= EXERCISE INPUT =
-----
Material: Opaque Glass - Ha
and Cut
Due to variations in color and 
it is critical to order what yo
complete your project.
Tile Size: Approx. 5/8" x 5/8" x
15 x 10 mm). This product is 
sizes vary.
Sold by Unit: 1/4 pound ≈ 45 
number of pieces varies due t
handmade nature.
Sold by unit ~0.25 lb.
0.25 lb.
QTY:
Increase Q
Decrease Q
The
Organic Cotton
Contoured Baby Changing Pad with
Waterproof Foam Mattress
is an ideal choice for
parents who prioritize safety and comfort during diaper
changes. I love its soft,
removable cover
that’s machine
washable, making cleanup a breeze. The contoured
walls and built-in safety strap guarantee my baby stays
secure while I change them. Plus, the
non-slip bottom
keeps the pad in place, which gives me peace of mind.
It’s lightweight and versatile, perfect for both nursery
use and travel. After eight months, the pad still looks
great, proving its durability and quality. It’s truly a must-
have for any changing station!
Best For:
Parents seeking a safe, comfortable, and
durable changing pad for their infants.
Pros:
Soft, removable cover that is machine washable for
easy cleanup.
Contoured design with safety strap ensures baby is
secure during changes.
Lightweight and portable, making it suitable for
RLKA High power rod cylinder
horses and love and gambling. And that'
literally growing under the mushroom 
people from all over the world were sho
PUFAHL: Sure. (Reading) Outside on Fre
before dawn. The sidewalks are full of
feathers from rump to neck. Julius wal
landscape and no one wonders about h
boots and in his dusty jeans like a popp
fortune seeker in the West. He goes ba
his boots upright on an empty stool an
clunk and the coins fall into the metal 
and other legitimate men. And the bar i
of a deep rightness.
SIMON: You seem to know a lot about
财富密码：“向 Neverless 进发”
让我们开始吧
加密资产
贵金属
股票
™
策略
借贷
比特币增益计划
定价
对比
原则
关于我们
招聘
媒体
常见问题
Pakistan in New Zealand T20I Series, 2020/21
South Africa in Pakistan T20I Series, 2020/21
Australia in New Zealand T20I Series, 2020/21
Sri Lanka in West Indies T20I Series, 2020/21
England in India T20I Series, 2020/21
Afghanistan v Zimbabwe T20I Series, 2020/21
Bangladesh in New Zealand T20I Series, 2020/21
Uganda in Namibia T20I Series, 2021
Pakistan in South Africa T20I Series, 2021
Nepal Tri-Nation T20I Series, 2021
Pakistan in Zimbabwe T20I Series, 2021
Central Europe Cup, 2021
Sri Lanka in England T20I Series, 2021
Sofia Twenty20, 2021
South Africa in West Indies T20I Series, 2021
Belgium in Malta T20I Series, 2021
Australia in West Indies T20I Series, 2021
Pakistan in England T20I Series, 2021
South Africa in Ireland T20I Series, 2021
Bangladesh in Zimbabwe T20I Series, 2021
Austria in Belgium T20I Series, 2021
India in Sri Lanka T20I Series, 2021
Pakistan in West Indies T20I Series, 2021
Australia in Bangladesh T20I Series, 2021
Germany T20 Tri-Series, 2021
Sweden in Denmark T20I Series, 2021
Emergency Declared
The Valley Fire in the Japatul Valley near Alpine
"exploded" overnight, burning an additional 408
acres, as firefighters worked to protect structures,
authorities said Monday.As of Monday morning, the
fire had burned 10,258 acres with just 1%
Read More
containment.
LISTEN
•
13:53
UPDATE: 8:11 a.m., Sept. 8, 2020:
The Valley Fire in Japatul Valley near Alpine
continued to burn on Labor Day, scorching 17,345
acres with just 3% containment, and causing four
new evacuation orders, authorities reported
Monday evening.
-----
= TASK BRIEF =
Extract every line of text from the records above and reproduce each one word for word, in its original order.

= OUTPUT OF THE TASK =
Material: Opaque Glass - Ha
and Cut
Due to variations in color and 
it is critical to order what yo
complete your project.
Tile Size: Approx. 5/8" x 5/8" x
15 x 10 mm). This product is 
sizes vary.
Sold by Unit: 1/4 pound ≈ 45 
number of pieces varies due t
handmade nature.
Sold by unit ~0.25 lb.
0.25 lb.
QTY:
Increase Q
Decrease Q
The
Organic Cotton
Contoured Baby Changing Pad with
Waterproof Foam Mattress
is an ideal choice for
parents who prioritize safety and comfort during diaper
changes. I love its soft,
removable cover
that’s machine
washable, making cleanup a breeze. The contoured
walls and built-in safety strap guarantee my baby stays
secure while I change them. Plus, the
non-slip bottom
keeps the pad in place, which gives me peace of mind.
It’s lightweight and versatile, perfect for both nursery
use and travel. After eight months, the pad still looks
great, proving its durability and quality. It’s truly a must-
have for any changing station!
Best For:
Parents seeking a safe, comfortable, and
durable changing pad for their infants.
Pros:
Soft, removable cover that is machine washable for
easy cleanup.
Contoured design with safety strap ensures baby is
secure during changes.
Lightweight and portable, making it suitable for
RLKA High power rod cylinder
horses and love and gambling. And that'
literally growing under the mushroom 
people from all over the world were sho
PUFAHL: Sure. (Reading) Outside on Fre
before dawn. The sidewalks are full of
feathers from rump to neck. Julius wal
landscape and no one wonders about h
boots and in his dusty jeans like a popp
fortune seeker in the West. He goes ba
his boots upright on an empty stool an
clunk and the coins fall into the metal 
and other legitimate men. And the bar i
of a deep rightness.
SIMON: You seem to know a lot about
财富密码：“向 Neverless 进发”
让我们开始吧
加密资产
贵金属
股票
™
策略
借贷
比特币增益计划
定价
对比
原则
关于我们
招聘
媒体
常见问题
Pakistan in New Zealand T20I Series, 2020/21
South Africa in Pakistan T20I Series, 2020/21
Australia in New Zealand T20I Series, 2020/21
Sri Lanka in West Indies T20I Series, 2020/21
England in India T20I Series, 2020/21
Afghanistan v Zimbabwe T20I Series, 2020/21
Bangladesh in New Zealand T20I Series, 2020/21
Uganda in Namibia T20I Series, 2021
Pakistan in South Africa T20I Series, 2021
Nepal Tri-Nation T20I Series, 2021
Pakistan in Zimbabwe T20I Series, 2021
Central Europe Cup, 2021
Sri Lanka in England T20I Series, 2021
Sofia Twenty20, 2021
South Africa in West Indies T20I Series, 2021
Belgium in Malta T20I Series, 2021
Australia in West Indies T20I Series, 2021
Pakistan in England T20I Series, 2021
South Africa in Ireland T20I Series, 2021
Bangladesh in Zimbabwe T20I Series, 2021
Austria in Belgium T20I Series, 2021
India in Sri Lanka T20I Series, 2021
Pakistan in West Indies T20I Series, 2021
Australia in Bangladesh T20I Series, 2021
Germany T20 Tri-Series, 2021
Sweden in Denmark T20I Series, 2021
Emergency Declared
The Valley Fire in the Japatul Valley near Alpine
"exploded" overnight, burning an additional 408
acres, as firefighters worked to protect structures,
authorities said Monday.As of Monday morning, the
fire had burned 10,258 acres with just 1%
Read More
containment.
LISTEN
•
13:53
UPDATE: 8:11 a.m., Sept. 8, 2020:
The Valley Fire in Japatul Valley near Alpine
continued to burn on Labor Day, scorching 17,345
acres with just 3% containment, and causing four
new evacuation orders, authorities reported
Monday evening.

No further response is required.